▶ **What the exercise asks**
Quote the rare-book catalog excerpt below in full, word for word.

▶ **Extract to read**
++++++++++++++++++++
216. (Latin American Literature). BORGES, Jorge Luis with GUERRERO, Margarita. The Book of Imaginary Beings. London: Jonathan Cape (1970). The first British edition of this expanded edition of Borges' bestiary of mythological creatures, originally published as Manual de zoología fantástica. Fine in a near fine dust jacket.

217. (Latin American Literature). GARCÍA MÁRQUEZ, Gabriel. In Evil Hour. NY: Harper & Row (1979). A review copy of the first American edition of this short novella originally published in Spanish in the Sixties. Translated by Gregory Rabassa. Very near fine in like dust jacket.

218. (Latin American Literature). GARCÍA MÁRQUEZ, Gabriel. News of a Kidnapping. NY: Knopf, 1997. The uncorrected proof copy of this first American edition of the first full-length work of nonfiction by the Colombian Nobel Prize winner. One small corner crease; else fine in wrappers.

219. (Latin American Literature). VARGAS LLOSA, Mario. Making Waves. NY: FSG (1997). The uncorrected proof copy of the first American edition of the first collection of essays by this Peruvian writer who ran unsuccessfully for President a few years ago, against the current Peruvian President. Fine in wrappers.
++++++++++++++++++++
▶ **Listed entries**

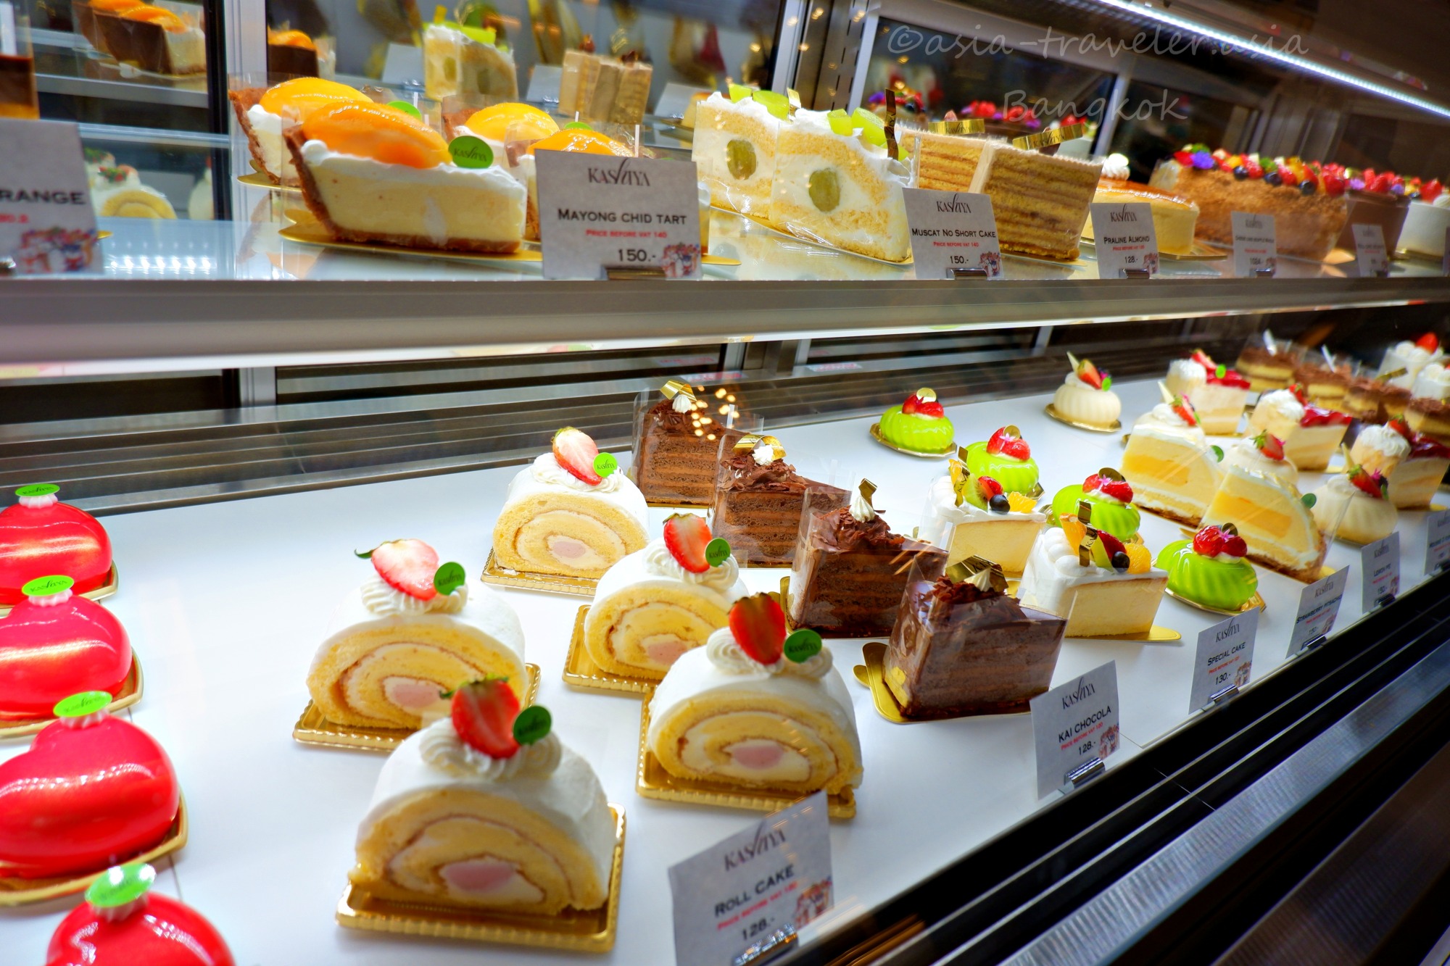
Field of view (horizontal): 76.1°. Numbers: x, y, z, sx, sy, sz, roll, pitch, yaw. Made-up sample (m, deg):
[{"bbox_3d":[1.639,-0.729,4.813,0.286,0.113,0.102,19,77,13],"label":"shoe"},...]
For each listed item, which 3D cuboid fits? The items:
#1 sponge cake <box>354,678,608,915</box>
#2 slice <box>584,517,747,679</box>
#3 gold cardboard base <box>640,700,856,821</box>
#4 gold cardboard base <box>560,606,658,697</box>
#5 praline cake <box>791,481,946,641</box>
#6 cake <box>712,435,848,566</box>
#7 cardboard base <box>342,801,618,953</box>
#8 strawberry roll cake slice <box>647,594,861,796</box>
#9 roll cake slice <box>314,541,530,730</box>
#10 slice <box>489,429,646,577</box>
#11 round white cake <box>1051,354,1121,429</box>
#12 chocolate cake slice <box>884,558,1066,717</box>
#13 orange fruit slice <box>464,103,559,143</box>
[{"bbox_3d":[-0.090,0.117,0.367,0.099,0.093,0.046,8,26,-6],"label":"sponge cake"},{"bbox_3d":[-0.026,0.058,0.514,0.097,0.090,0.045,9,26,-5],"label":"slice"},{"bbox_3d":[0.010,0.135,0.474,0.106,0.008,0.076,8,26,-6],"label":"gold cardboard base"},{"bbox_3d":[-0.032,0.088,0.484,0.096,0.006,0.062,9,26,-6],"label":"gold cardboard base"},{"bbox_3d":[0.100,0.047,0.584,0.091,0.093,0.063,10,26,-2],"label":"praline cake"},{"bbox_3d":[0.043,0.010,0.645,0.091,0.086,0.063,11,26,-1],"label":"cake"},{"bbox_3d":[-0.088,0.143,0.352,0.096,0.006,0.062,9,26,-7],"label":"cardboard base"},{"bbox_3d":[0.017,0.088,0.411,0.093,0.086,0.038,9,26,-7],"label":"strawberry roll cake slice"},{"bbox_3d":[-0.129,0.062,0.402,0.090,0.085,0.038,8,27,-8],"label":"roll cake slice"},{"bbox_3d":[-0.083,0.009,0.527,0.088,0.084,0.038,9,26,-7],"label":"slice"},{"bbox_3d":[0.426,-0.109,1.063,0.077,0.068,0.077,9,26,-4],"label":"round white cake"},{"bbox_3d":[0.143,0.083,0.508,0.091,0.082,0.057,8,24,-5],"label":"chocolate cake slice"},{"bbox_3d":[-0.105,-0.177,0.456,0.047,0.018,0.033,6,27,-12],"label":"orange fruit slice"}]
++++++++++++++++++++
▶ **Expected output**
216. (Latin American Literature). BORGES, Jorge Luis with GUERRERO, Margarita. The Book of Imaginary Beings. London: Jonathan Cape (1970). The first British edition of this expanded edition of Borges' bestiary of mythological creatures, originally published as Manual de zoología fantástica. Fine in a near fine dust jacket.

217. (Latin American Literature). GARCÍA MÁRQUEZ, Gabriel. In Evil Hour. NY: Harper & Row (1979). A review copy of the first American edition of this short novella originally published in Spanish in the Sixties. Translated by Gregory Rabassa. Very near fine in like dust jacket.

218. (Latin American Literature). GARCÍA MÁRQUEZ, Gabriel. News of a Kidnapping. NY: Knopf, 1997. The uncorrected proof copy of this first American edition of the first full-length work of nonfiction by the Colombian Nobel Prize winner. One small corner crease; else fine in wrappers.

219. (Latin American Literature). VARGAS LLOSA, Mario. Making Waves. NY: FSG (1997). The uncorrected proof copy of the first American edition of the first collection of essays by this Peruvian writer who ran unsuccessfully for President a few years ago, against the current Peruvian President. Fine in wrappers.